◆ **Directions**: Although the entries hold pictures, only their words are printed back, exactly as given.

Document images with source code:
┌──

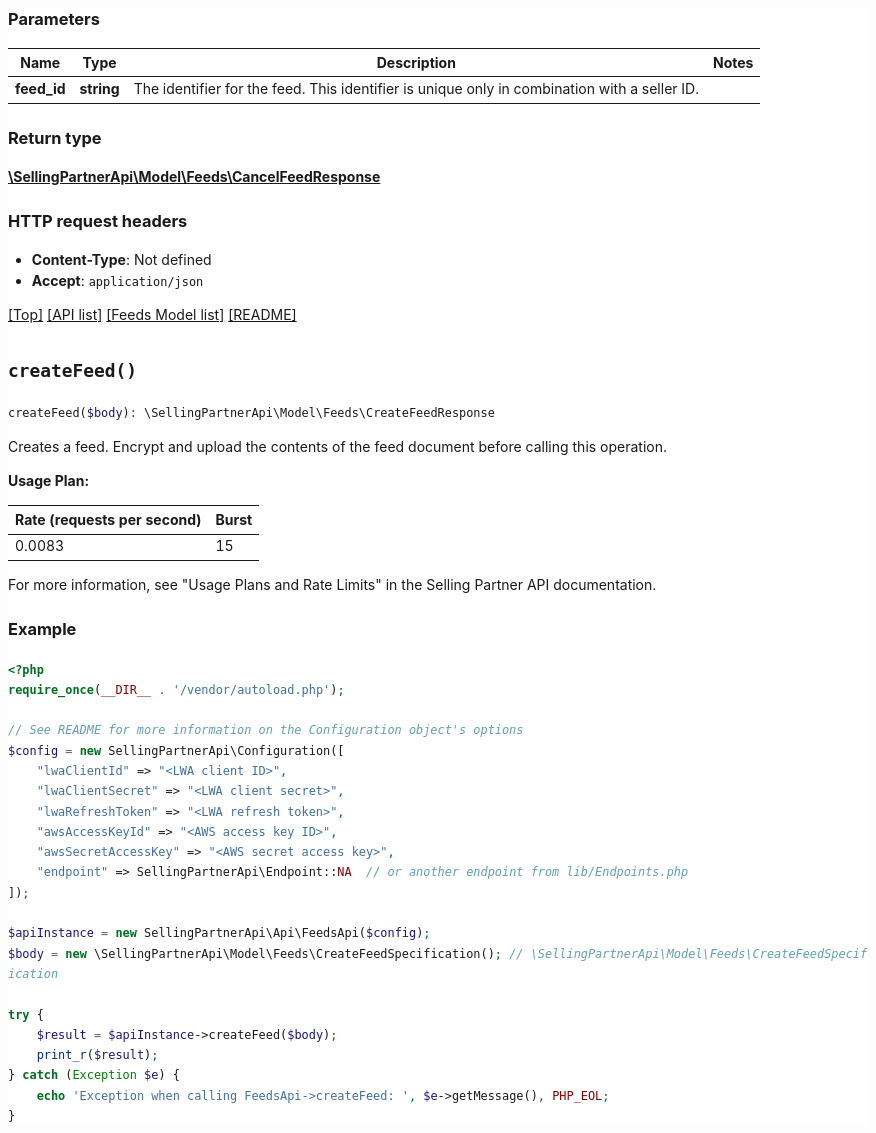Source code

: ### Parameters

Name | Type | Description  | Notes
------------- | ------------- | ------------- | -------------
 **feed_id** | **string**| The identifier for the feed. This identifier is unique only in combination with a seller ID. |

### Return type

[**\SellingPartnerApi\Model\Feeds\CancelFeedResponse**](../Model/Feeds/CancelFeedResponse.md)

### HTTP request headers

- **Content-Type**: Not defined
- **Accept**: `application/json`

[[Top]](#) [[API list]](../)
[[Feeds Model list]](../Model/Feeds)
[[README]](../../README.md)

## `createFeed()`

```php
createFeed($body): \SellingPartnerApi\Model\Feeds\CreateFeedResponse
```



Creates a feed. Encrypt and upload the contents of the feed document before calling this operation.

**Usage Plan:**

| Rate (requests per second) | Burst |
| ---- | ---- |
| 0.0083 | 15 |

For more information, see \"Usage Plans and Rate Limits\" in the Selling Partner API documentation.

### Example

```php
<?php
require_once(__DIR__ . '/vendor/autoload.php');

// See README for more information on the Configuration object's options
$config = new SellingPartnerApi\Configuration([
    "lwaClientId" => "<LWA client ID>",
    "lwaClientSecret" => "<LWA client secret>",
    "lwaRefreshToken" => "<LWA refresh token>",
    "awsAccessKeyId" => "<AWS access key ID>",
    "awsSecretAccessKey" => "<AWS secret access key>",
    "endpoint" => SellingPartnerApi\Endpoint::NA  // or another endpoint from lib/Endpoints.php
]);

$apiInstance = new SellingPartnerApi\Api\FeedsApi($config);
$body = new \SellingPartnerApi\Model\Feeds\CreateFeedSpecification(); // \SellingPartnerApi\Model\Feeds\CreateFeedSpecification

try {
    $result = $apiInstance->createFeed($body);
    print_r($result);
} catch (Exception $e) {
    echo 'Exception when calling FeedsApi->createFeed: ', $e->getMessage(), PHP_EOL;
}
```
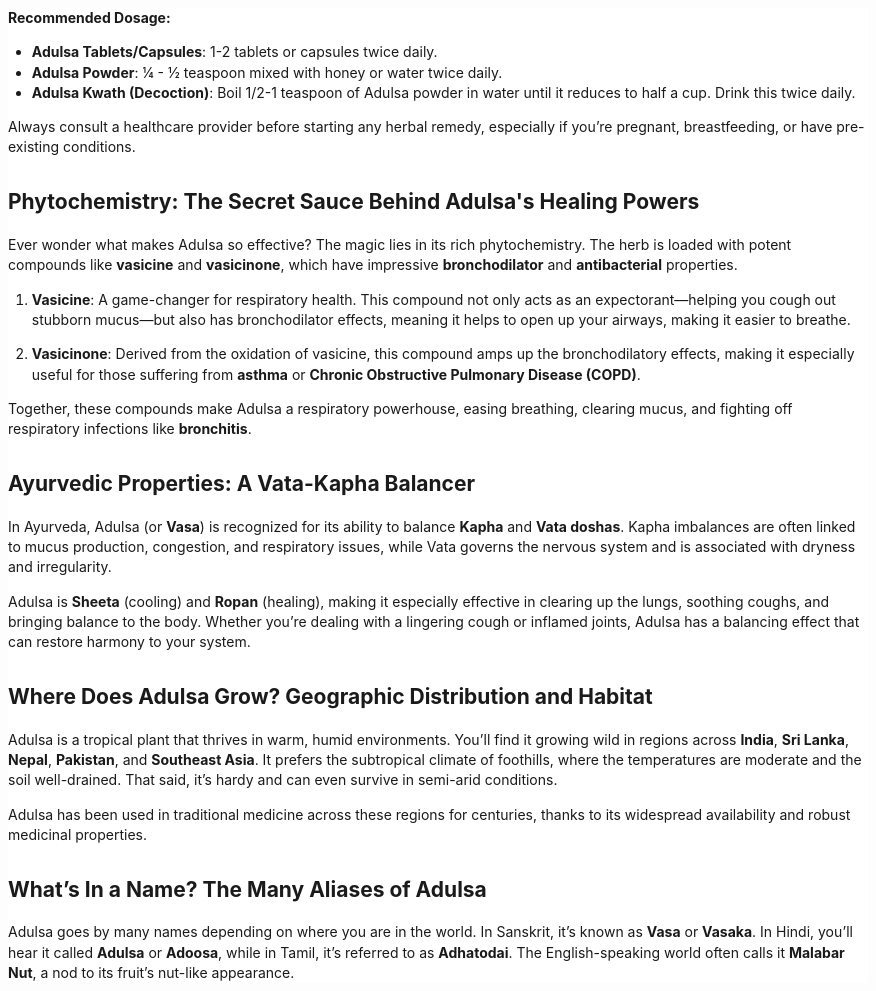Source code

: **Recommended Dosage:**

- **Adulsa Tablets/Capsules**: 1-2 tablets or capsules twice daily.
- **Adulsa Powder**: ¼ - ½ teaspoon mixed with honey or water twice daily.
- **Adulsa Kwath (Decoction)**: Boil 1/2-1 teaspoon of Adulsa powder in water until it reduces to half a cup. Drink this twice daily.

Always consult a healthcare provider before starting any herbal remedy, especially if you’re pregnant, breastfeeding, or have pre-existing conditions.

## Phytochemistry: The Secret Sauce Behind Adulsa's Healing Powers

Ever wonder what makes Adulsa so effective? The magic lies in its rich phytochemistry. The herb is loaded with potent compounds like **vasicine** and **vasicinone**, which have impressive **bronchodilator** and **antibacterial** properties.

1. **Vasicine**: A game-changer for respiratory health. This compound not only acts as an expectorant—helping you cough out stubborn mucus—but also has bronchodilator effects, meaning it helps to open up your airways, making it easier to breathe.
   
2. **Vasicinone**: Derived from the oxidation of vasicine, this compound amps up the bronchodilatory effects, making it especially useful for those suffering from **asthma** or **Chronic Obstructive Pulmonary Disease (COPD)**. 

Together, these compounds make Adulsa a respiratory powerhouse, easing breathing, clearing mucus, and fighting off respiratory infections like **bronchitis**.

## Ayurvedic Properties: A Vata-Kapha Balancer

In Ayurveda, Adulsa (or **Vasa**) is recognized for its ability to balance **Kapha** and **Vata doshas**. Kapha imbalances are often linked to mucus production, congestion, and respiratory issues, while Vata governs the nervous system and is associated with dryness and irregularity.

Adulsa is **Sheeta** (cooling) and **Ropan** (healing), making it especially effective in clearing up the lungs, soothing coughs, and bringing balance to the body. Whether you’re dealing with a lingering cough or inflamed joints, Adulsa has a balancing effect that can restore harmony to your system.

## Where Does Adulsa Grow? Geographic Distribution and Habitat

Adulsa is a tropical plant that thrives in warm, humid environments. You’ll find it growing wild in regions across **India**, **Sri Lanka**, **Nepal**, **Pakistan**, and **Southeast Asia**. It prefers the subtropical climate of foothills, where the temperatures are moderate and the soil well-drained. That said, it’s hardy and can even survive in semi-arid conditions.

Adulsa has been used in traditional medicine across these regions for centuries, thanks to its widespread availability and robust medicinal properties.

## What’s In a Name? The Many Aliases of Adulsa

Adulsa goes by many names depending on where you are in the world. In Sanskrit, it’s known as **Vasa** or **Vasaka**. In Hindi, you’ll hear it called **Adulsa** or **Adoosa**, while in Tamil, it’s referred to as **Adhatodai**. The English-speaking world often calls it **Malabar Nut**, a nod to its fruit’s nut-like appearance.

└──

◆ **Exercise response**:
Source code

: ### Parameters

Name | Type | Description  | Notes
------------- | ------------- | ------------- | -------------
 **feed_id** | **string**| The identifier for the feed. This identifier is unique only in combination with a seller ID. |

### Return type

[**\SellingPartnerApi\Model\Feeds\CancelFeedResponse**](../Model/Feeds/CancelFeedResponse.md)

### HTTP request headers

- **Content-Type**: Not defined
- **Accept**: `application/json`

[[Top]](#) [[API list]](../)
[[Feeds Model list]](../Model/Feeds)
[[README]](../../README.md)

## `createFeed()`

```php
createFeed($body): \SellingPartnerApi\Model\Feeds\CreateFeedResponse
```



Creates a feed. Encrypt and upload the contents of the feed document before calling this operation.

**Usage Plan:**

| Rate (requests per second) | Burst |
| ---- | ---- |
| 0.0083 | 15 |

For more information, see \"Usage Plans and Rate Limits\" in the Selling Partner API documentation.

### Example

```php
<?php
require_once(__DIR__ . '/vendor/autoload.php');

// See README for more information on the Configuration object's options
$config = new SellingPartnerApi\Configuration([
    "lwaClientId" => "<LWA client ID>",
    "lwaClientSecret" => "<LWA client secret>",
    "lwaRefreshToken" => "<LWA refresh token>",
    "awsAccessKeyId" => "<AWS access key ID>",
    "awsSecretAccessKey" => "<AWS secret access key>",
    "endpoint" => SellingPartnerApi\Endpoint::NA  // or another endpoint from lib/Endpoints.php
]);

$apiInstance = new SellingPartnerApi\Api\FeedsApi($config);
$body = new \SellingPartnerApi\Model\Feeds\CreateFeedSpecification(); // \SellingPartnerApi\Model\Feeds\CreateFeedSpecification

try {
    $result = $apiInstance->createFeed($body);
    print_r($result);
} catch (Exception $e) {
    echo 'Exception when calling FeedsApi->createFeed: ', $e->getMessage(), PHP_EOL;
}
```
Source code

: **Recommended Dosage:**

- **Adulsa Tablets/Capsules**: 1-2 tablets or capsules twice daily.
- **Adulsa Powder**: ¼ - ½ teaspoon mixed with honey or water twice daily.
- **Adulsa Kwath (Decoction)**: Boil 1/2-1 teaspoon of Adulsa powder in water until it reduces to half a cup. Drink this twice daily.

Always consult a healthcare provider before starting any herbal remedy, especially if you’re pregnant, breastfeeding, or have pre-existing conditions.

## Phytochemistry: The Secret Sauce Behind Adulsa's Healing Powers

Ever wonder what makes Adulsa so effective? The magic lies in its rich phytochemistry. The herb is loaded with potent compounds like **vasicine** and **vasicinone**, which have impressive **bronchodilator** and **antibacterial** properties.

1. **Vasicine**: A game-changer for respiratory health. This compound not only acts as an expectorant—helping you cough out stubborn mucus—but also has bronchodilator effects, meaning it helps to open up your airways, making it easier to breathe.
   
2. **Vasicinone**: Derived from the oxidation of vasicine, this compound amps up the bronchodilatory effects, making it especially useful for those suffering from **asthma** or **Chronic Obstructive Pulmonary Disease (COPD)**. 

Together, these compounds make Adulsa a respiratory powerhouse, easing breathing, clearing mucus, and fighting off respiratory infections like **bronchitis**.

## Ayurvedic Properties: A Vata-Kapha Balancer

In Ayurveda, Adulsa (or **Vasa**) is recognized for its ability to balance **Kapha** and **Vata doshas**. Kapha imbalances are often linked to mucus production, congestion, and respiratory issues, while Vata governs the nervous system and is associated with dryness and irregularity.

Adulsa is **Sheeta** (cooling) and **Ropan** (healing), making it especially effective in clearing up the lungs, soothing coughs, and bringing balance to the body. Whether you’re dealing with a lingering cough or inflamed joints, Adulsa has a balancing effect that can restore harmony to your system.

## Where Does Adulsa Grow? Geographic Distribution and Habitat

Adulsa is a tropical plant that thrives in warm, humid environments. You’ll find it growing wild in regions across **India**, **Sri Lanka**, **Nepal**, **Pakistan**, and **Southeast Asia**. It prefers the subtropical climate of foothills, where the temperatures are moderate and the soil well-drained. That said, it’s hardy and can even survive in semi-arid conditions.

Adulsa has been used in traditional medicine across these regions for centuries, thanks to its widespread availability and robust medicinal properties.

## What’s In a Name? The Many Aliases of Adulsa

Adulsa goes by many names depending on where you are in the world. In Sanskrit, it’s known as **Vasa** or **Vasaka**. In Hindi, you’ll hear it called **Adulsa** or **Adoosa**, while in Tamil, it’s referred to as **Adhatodai**. The English-speaking world often calls it **Malabar Nut**, a nod to its fruit’s nut-like appearance.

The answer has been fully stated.